* [Requirement] Write out the lines of the data from the line containing "Test Your Memory**" through the end of the data, with both ends included, and reproduce them exactly.

**** Material for the task

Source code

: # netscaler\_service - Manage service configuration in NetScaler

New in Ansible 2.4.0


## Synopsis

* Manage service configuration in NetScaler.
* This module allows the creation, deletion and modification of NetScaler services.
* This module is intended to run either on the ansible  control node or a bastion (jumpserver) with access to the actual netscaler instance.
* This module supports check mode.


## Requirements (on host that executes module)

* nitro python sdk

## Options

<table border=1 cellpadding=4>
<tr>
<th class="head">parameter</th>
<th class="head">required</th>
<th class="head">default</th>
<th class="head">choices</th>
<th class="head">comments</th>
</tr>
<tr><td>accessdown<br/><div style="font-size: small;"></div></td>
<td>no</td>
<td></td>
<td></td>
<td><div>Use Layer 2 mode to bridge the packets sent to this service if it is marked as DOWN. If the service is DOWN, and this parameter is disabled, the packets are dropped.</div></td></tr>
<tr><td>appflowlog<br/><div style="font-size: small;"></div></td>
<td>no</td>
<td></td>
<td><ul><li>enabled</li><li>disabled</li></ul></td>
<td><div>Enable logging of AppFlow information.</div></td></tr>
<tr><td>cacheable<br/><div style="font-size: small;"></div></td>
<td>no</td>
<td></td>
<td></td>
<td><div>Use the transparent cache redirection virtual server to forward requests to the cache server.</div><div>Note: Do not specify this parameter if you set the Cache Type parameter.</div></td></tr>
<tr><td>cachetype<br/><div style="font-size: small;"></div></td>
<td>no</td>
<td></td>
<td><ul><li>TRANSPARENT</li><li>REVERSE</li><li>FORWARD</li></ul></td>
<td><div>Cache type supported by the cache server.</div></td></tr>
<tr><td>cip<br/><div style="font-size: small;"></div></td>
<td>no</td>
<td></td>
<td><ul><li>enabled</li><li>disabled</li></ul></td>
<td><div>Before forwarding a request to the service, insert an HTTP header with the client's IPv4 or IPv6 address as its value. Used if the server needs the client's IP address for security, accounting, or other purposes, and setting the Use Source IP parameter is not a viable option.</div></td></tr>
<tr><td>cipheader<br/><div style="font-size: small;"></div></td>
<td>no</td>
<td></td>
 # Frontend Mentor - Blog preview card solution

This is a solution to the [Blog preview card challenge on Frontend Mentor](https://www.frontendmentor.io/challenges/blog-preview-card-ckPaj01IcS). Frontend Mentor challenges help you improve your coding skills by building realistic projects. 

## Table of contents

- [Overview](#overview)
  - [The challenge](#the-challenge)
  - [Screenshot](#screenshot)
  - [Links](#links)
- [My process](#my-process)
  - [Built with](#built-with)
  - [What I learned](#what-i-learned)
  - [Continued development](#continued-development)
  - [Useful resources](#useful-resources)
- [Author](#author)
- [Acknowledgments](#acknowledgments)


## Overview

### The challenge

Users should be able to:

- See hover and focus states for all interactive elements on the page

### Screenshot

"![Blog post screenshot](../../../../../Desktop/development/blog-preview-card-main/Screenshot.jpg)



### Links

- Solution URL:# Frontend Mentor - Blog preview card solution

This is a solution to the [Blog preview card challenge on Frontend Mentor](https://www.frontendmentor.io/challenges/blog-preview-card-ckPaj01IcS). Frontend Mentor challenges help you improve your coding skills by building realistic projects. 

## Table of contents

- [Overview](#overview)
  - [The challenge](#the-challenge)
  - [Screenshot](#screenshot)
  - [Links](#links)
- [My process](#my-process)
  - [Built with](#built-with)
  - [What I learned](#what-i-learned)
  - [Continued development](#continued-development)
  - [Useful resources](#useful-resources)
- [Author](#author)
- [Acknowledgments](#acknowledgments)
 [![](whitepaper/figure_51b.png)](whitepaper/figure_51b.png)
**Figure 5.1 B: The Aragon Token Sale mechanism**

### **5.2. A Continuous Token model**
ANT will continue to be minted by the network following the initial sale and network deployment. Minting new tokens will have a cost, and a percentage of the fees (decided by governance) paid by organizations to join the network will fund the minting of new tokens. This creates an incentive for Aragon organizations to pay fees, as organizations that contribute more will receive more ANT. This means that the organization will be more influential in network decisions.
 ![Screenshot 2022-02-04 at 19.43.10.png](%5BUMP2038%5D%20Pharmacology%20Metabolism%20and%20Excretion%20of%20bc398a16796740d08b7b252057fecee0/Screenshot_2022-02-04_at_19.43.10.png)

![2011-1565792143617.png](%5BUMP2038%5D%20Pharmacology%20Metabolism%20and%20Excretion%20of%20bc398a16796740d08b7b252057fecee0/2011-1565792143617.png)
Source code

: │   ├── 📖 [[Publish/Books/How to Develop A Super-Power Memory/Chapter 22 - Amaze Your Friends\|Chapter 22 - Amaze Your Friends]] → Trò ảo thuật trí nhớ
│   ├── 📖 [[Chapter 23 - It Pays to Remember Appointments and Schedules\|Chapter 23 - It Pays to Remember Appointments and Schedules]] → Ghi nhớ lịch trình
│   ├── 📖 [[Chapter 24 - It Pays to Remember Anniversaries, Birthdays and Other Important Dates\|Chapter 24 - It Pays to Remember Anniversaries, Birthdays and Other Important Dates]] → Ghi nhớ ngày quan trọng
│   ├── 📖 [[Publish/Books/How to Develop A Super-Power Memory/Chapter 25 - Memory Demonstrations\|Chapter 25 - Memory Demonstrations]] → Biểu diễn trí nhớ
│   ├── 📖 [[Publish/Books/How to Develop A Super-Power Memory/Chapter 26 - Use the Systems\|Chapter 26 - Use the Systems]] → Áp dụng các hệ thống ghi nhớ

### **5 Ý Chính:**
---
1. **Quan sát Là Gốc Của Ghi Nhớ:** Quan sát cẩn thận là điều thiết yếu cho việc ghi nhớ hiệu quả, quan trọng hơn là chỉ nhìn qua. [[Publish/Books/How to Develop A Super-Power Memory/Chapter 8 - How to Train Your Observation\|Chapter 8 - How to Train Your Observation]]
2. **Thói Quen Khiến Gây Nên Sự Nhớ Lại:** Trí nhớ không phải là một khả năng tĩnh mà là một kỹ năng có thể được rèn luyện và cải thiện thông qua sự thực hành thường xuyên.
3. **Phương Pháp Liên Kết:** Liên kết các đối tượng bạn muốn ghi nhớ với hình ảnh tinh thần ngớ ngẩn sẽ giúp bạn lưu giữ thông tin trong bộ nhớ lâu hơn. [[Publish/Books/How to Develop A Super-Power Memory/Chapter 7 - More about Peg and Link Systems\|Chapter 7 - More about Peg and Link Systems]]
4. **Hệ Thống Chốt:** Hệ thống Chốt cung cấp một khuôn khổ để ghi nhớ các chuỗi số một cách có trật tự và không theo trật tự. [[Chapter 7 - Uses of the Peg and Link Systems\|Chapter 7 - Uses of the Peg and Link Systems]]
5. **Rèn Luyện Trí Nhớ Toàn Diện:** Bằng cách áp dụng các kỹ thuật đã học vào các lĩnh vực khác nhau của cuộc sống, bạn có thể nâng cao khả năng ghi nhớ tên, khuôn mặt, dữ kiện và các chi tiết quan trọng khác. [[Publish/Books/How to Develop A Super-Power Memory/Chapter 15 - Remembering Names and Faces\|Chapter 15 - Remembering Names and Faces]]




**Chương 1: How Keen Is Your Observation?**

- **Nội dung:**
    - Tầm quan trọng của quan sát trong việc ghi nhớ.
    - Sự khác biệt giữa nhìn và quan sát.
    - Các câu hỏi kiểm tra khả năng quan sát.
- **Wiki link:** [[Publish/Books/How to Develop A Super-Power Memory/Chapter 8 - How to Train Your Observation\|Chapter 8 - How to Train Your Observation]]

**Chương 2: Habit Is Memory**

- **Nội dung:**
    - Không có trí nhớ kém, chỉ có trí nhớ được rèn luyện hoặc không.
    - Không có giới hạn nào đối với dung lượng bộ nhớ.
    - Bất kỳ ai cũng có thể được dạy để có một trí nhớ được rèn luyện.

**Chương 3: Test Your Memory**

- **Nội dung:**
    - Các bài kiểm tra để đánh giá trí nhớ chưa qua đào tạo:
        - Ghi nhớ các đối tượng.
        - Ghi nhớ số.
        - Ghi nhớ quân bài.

********

* [Response below]
**Chương 3: Test Your Memory**

- **Nội dung:**
    - Các bài kiểm tra để đánh giá trí nhớ chưa qua đào tạo:
        - Ghi nhớ các đối tượng.
        - Ghi nhớ số.
        - Ghi nhớ quân bài.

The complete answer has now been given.